** Opening RECORDS PROVIDED block **
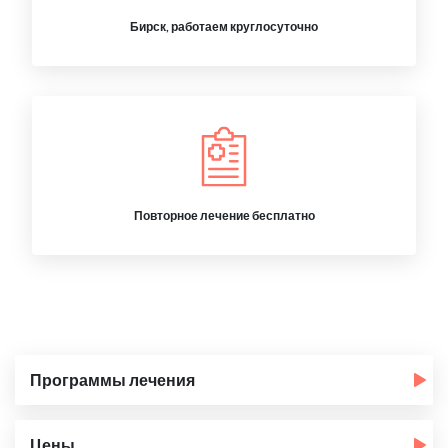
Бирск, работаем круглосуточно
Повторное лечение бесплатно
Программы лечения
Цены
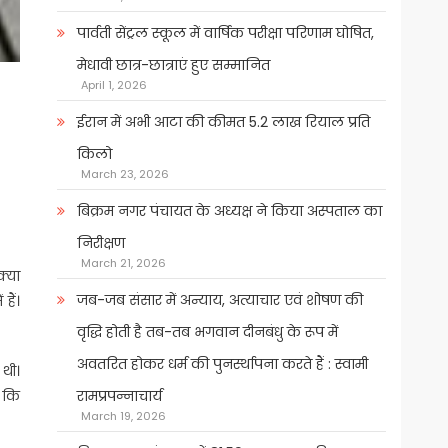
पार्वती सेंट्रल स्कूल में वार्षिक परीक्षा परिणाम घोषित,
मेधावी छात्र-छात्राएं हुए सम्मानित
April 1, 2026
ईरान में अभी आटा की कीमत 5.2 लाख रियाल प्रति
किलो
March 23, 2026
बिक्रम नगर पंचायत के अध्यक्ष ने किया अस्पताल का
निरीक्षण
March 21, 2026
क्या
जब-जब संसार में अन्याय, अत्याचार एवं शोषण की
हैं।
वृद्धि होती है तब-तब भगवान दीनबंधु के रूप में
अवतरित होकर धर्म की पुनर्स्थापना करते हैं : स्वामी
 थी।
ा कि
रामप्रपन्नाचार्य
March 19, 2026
** Closing RECORDS PROVIDED block **
** Opening RECORDS PROVIDED block **
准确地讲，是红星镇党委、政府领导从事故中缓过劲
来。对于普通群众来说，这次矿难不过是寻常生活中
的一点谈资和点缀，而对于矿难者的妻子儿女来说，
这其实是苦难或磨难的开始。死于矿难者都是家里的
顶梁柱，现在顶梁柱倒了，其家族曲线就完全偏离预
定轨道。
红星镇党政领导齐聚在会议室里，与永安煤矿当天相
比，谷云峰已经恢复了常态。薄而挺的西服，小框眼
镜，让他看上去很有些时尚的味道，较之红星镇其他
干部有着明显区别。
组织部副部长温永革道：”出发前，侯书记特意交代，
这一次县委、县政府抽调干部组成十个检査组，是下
** Closing RECORDS PROVIDED block **
** Opening RECORDS PROVIDED block **
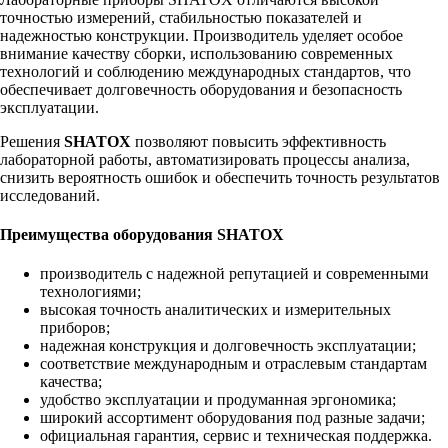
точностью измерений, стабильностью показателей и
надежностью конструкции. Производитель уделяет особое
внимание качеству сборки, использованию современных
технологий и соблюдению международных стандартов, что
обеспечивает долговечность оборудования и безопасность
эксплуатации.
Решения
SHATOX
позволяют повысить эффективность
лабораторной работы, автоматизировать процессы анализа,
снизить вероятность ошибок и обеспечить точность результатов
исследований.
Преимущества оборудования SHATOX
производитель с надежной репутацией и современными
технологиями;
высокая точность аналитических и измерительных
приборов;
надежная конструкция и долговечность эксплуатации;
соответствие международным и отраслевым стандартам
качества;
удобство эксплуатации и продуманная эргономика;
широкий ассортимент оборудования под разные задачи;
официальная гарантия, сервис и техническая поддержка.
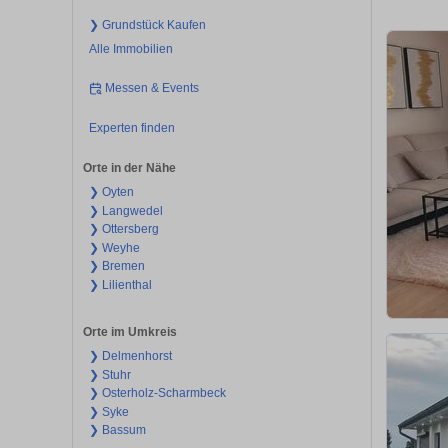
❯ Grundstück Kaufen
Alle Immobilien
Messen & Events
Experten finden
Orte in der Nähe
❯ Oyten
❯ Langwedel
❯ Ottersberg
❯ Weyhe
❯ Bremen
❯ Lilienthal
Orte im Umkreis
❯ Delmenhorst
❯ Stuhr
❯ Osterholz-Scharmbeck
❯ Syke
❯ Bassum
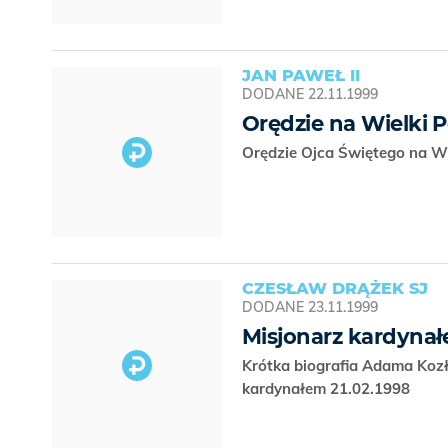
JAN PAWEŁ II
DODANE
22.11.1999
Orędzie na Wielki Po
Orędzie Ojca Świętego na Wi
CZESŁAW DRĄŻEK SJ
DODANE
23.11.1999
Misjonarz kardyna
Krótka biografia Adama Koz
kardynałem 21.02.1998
** Closing RECORDS PROVIDED block **
### WHAT NEEDS TO BE DONE:
Starting at the line above that contains "准确地讲，是红星镇党委、政府领导从事故中缓过劲", write out each line exactly until the line that contains "这一次县委、县政府抽调干部组成十个检査组，是下" has been written, and stop there.

### RESPONSE TO THIS EXERCISE:
准确地讲，是红星镇党委、政府领导从事故中缓过劲
来。对于普通群众来说，这次矿难不过是寻常生活中
的一点谈资和点缀，而对于矿难者的妻子儿女来说，
这其实是苦难或磨难的开始。死于矿难者都是家里的
顶梁柱，现在顶梁柱倒了，其家族曲线就完全偏离预
定轨道。
红星镇党政领导齐聚在会议室里，与永安煤矿当天相
比，谷云峰已经恢复了常态。薄而挺的西服，小框眼
镜，让他看上去很有些时尚的味道，较之红星镇其他
干部有着明显区别。
组织部副部长温永革道：”出发前，侯书记特意交代，
这一次县委、县政府抽调干部组成十个检査组，是下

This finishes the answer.